Interest through empathy: Why listening matters

Having a good idea is just the start of innovation. It’s hard to be successful without also garnering interest from your team and community. In this Mindshift article, author Annie Murphy Paul describes how powerful interest is, connecting us intellectually and emotionally with ideas we find valuable. We know this from personal experience – every day we see interest shape our own priorities and behavior.

But how do we communicate our ideas to others in ways that generate interest? By developing empathy through listening! Collaborators, evangelists and funders alike are drawn to projects that appeal to them. Listening authentically and effectively helps build empathy, so we can talk about our work in ways that resonate. It guides us toward more effective design.

Cultivating empathy expands our personal, social, and cultural understanding of the world around us, letting us synthesize our knowledge and experience with others to affect long-term change. Watch philosopher Roman Krznaric explain how empathy can create real impact:

Shifting focus from our own perspective to that of our stakeholders also makes it easier to remove our ego from the conversation, allowing us to innovate in ways that really make a difference.

How can we listen better?
We know how to listen – we do it every day. But to listen effectively we often have to get out of our own way. Here are a few proven listening techniques that are worth revisiting.

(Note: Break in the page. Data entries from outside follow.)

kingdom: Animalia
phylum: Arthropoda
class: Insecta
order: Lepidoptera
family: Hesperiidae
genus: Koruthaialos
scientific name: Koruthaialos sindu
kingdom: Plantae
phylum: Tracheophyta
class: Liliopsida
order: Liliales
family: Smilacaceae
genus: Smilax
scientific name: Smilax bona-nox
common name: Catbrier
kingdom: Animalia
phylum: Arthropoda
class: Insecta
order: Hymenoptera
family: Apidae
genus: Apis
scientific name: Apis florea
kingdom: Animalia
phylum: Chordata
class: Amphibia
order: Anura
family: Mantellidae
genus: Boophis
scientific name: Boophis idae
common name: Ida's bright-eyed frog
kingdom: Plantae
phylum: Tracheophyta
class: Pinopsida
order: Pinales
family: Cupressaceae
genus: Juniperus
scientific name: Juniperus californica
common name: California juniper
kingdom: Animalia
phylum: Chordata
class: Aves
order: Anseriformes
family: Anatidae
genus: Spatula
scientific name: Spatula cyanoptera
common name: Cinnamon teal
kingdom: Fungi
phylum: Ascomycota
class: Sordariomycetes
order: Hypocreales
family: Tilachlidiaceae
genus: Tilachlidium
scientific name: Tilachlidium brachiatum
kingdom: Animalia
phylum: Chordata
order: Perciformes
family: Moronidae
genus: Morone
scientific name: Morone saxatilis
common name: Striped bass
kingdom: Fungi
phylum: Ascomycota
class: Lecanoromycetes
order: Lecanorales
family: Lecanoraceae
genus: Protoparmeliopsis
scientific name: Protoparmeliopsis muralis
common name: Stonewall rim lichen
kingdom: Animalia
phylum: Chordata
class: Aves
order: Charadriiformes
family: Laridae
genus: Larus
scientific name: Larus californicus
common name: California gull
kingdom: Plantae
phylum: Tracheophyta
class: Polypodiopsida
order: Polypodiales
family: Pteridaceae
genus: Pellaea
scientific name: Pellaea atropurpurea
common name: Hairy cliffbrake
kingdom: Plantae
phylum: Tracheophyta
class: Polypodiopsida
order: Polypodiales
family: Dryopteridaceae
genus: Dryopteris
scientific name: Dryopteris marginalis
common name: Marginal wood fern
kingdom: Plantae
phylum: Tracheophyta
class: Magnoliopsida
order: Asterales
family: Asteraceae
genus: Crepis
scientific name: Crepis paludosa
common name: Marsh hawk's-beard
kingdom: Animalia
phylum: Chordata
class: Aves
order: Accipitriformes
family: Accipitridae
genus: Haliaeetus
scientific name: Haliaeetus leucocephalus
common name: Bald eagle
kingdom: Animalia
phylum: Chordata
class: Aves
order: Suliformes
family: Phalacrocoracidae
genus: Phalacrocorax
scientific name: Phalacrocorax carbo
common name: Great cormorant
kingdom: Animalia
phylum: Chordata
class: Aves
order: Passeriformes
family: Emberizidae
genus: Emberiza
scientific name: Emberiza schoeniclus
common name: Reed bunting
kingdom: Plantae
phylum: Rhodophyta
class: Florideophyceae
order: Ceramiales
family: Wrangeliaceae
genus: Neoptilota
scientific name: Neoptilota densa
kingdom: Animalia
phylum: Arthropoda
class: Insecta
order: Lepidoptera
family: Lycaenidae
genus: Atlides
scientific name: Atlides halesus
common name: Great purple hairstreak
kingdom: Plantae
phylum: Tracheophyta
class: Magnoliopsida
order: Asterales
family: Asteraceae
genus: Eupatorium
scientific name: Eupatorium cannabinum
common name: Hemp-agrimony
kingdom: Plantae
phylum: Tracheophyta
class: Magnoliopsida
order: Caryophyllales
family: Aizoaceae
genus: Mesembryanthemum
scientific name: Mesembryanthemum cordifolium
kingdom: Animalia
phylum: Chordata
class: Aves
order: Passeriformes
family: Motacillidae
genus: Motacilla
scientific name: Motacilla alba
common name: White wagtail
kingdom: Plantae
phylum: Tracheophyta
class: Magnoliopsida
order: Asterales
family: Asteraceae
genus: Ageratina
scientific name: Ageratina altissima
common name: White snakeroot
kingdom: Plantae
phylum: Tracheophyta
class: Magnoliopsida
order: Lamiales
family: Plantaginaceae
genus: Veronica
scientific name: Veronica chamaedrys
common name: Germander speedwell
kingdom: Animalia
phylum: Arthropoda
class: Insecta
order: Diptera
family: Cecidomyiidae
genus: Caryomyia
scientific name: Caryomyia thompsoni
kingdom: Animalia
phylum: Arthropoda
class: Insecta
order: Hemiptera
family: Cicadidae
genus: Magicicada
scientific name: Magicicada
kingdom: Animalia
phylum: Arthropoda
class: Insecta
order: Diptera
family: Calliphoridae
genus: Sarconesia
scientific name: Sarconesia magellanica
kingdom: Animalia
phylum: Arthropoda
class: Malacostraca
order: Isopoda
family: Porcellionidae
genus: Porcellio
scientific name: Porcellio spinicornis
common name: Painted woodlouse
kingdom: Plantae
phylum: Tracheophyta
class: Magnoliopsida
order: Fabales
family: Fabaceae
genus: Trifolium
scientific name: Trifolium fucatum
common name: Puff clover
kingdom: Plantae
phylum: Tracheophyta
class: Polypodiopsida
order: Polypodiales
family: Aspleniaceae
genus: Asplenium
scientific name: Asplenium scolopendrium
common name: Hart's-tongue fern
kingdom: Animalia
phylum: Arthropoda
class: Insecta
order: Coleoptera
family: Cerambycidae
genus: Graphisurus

  • Reflect on and acknowledge personal prejudices that might impact how you value the contributions of different people. Try to identify your personal opinions and any preconceptions you might have about an individual, group or idea, and deprioritize them for the time being.
  • The concept of active listening originated in areas of conflict resolution. To practice active listening, pay close attention to the information being offered and repeat your understanding of what was said, with the same emotional tone. This technique provides clear and immediate evidence of a misunderstanding and can be repeated easily to reach clarification.
  • Deep listening is a technique used in observational research and requires understanding the context of the information and the perspective of the person offering it. Deep listeners listen respectfully; honoring roles, boundaries, and context in order to develop empathy.

With so much focus on the details, it’s easy to lose sight of the larger ecosystem that our ideas need to flourish. Remember that success is about more than your own interests; collaborators and the community need to find as much value in your ideas as you do. You can effectively reach them by listening carefully and demonstrating that you appreciate their perspective – empathy is key.